» **Goal**: Copy out the lines of every record with "developed" swapped for "processed" and everything else the same. Leave the pictures out.

(Dataset entries)
####

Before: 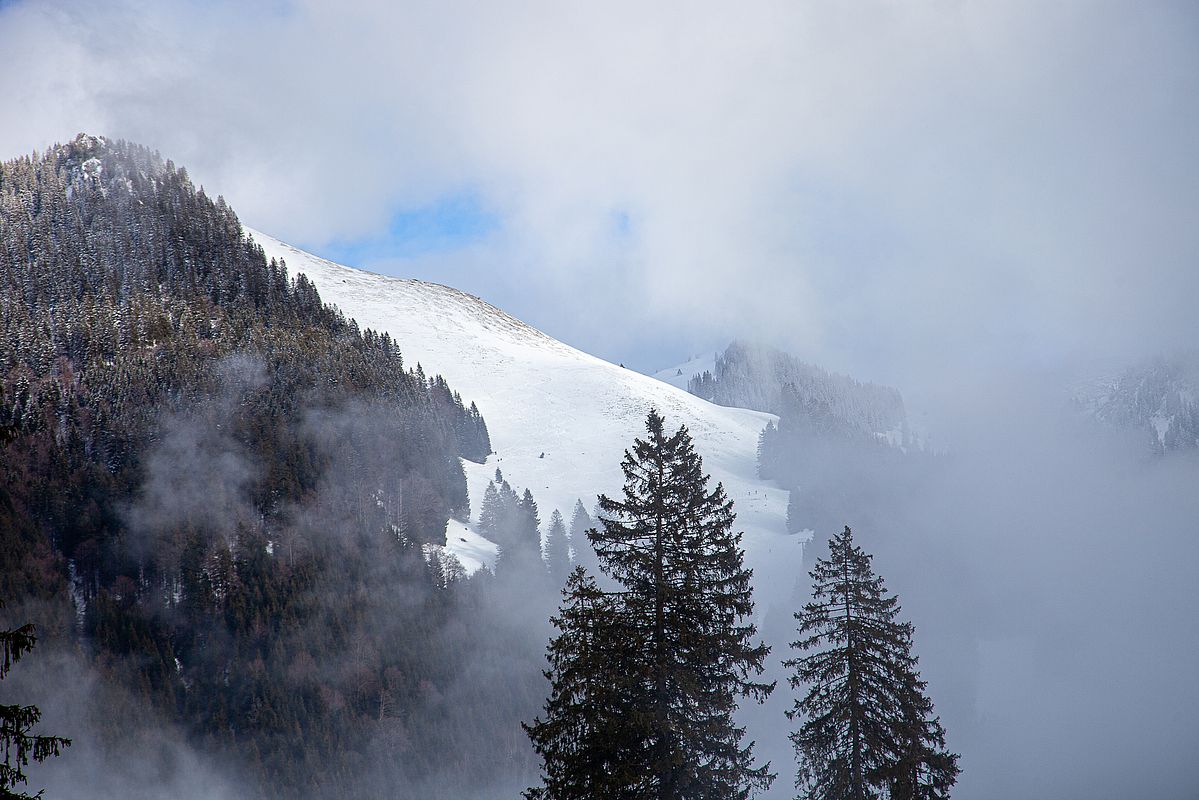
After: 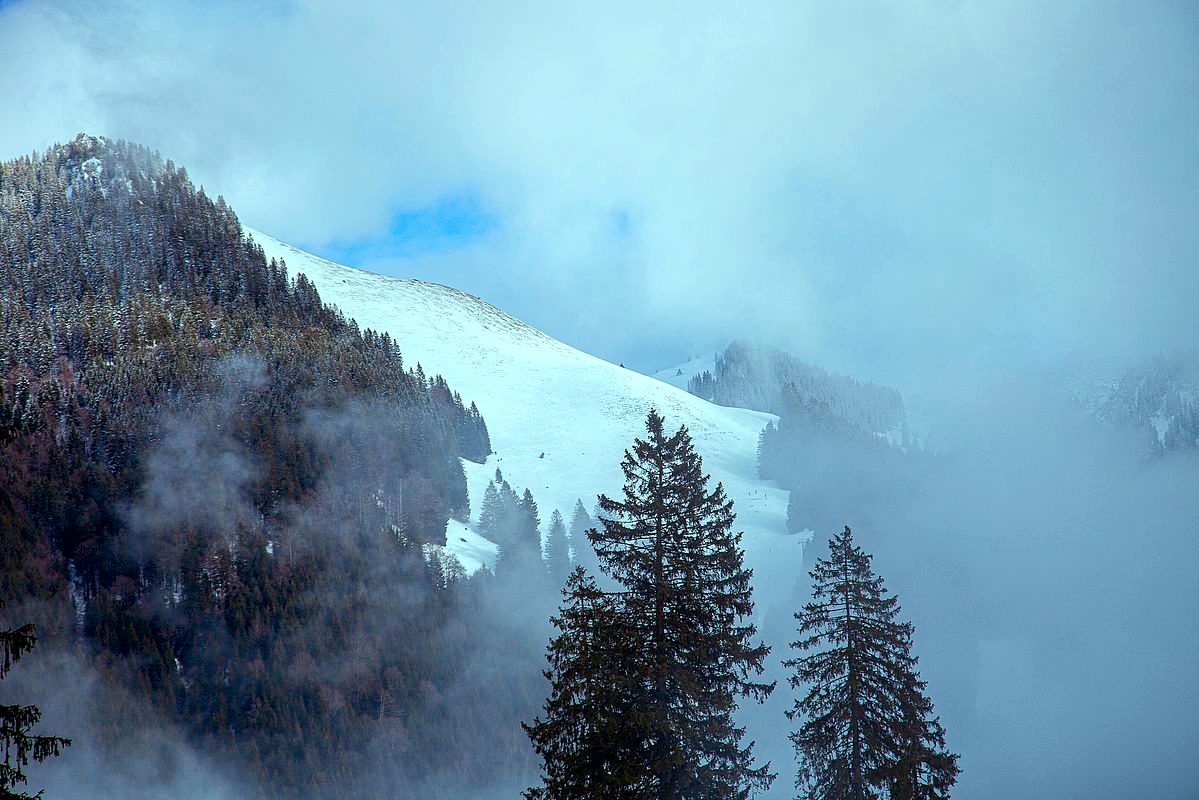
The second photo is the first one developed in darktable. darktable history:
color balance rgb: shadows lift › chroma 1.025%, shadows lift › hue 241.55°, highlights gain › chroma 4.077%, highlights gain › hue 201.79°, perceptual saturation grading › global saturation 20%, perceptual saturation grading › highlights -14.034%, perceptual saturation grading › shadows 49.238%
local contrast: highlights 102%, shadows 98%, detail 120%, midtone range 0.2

####

» **Finished answer**:
Before: 
After: 
The second photo is the first one processed in darktable. darktable history:
color balance rgb: shadows lift › chroma 1.025%, shadows lift › hue 241.55°, highlights gain › chroma 4.077%, highlights gain › hue 201.79°, perceptual saturation grading › global saturation 20%, perceptual saturation grading › highlights -14.034%, perceptual saturation grading › shadows 49.238%
local contrast: highlights 102%, shadows 98%, detail 120%, midtone range 0.2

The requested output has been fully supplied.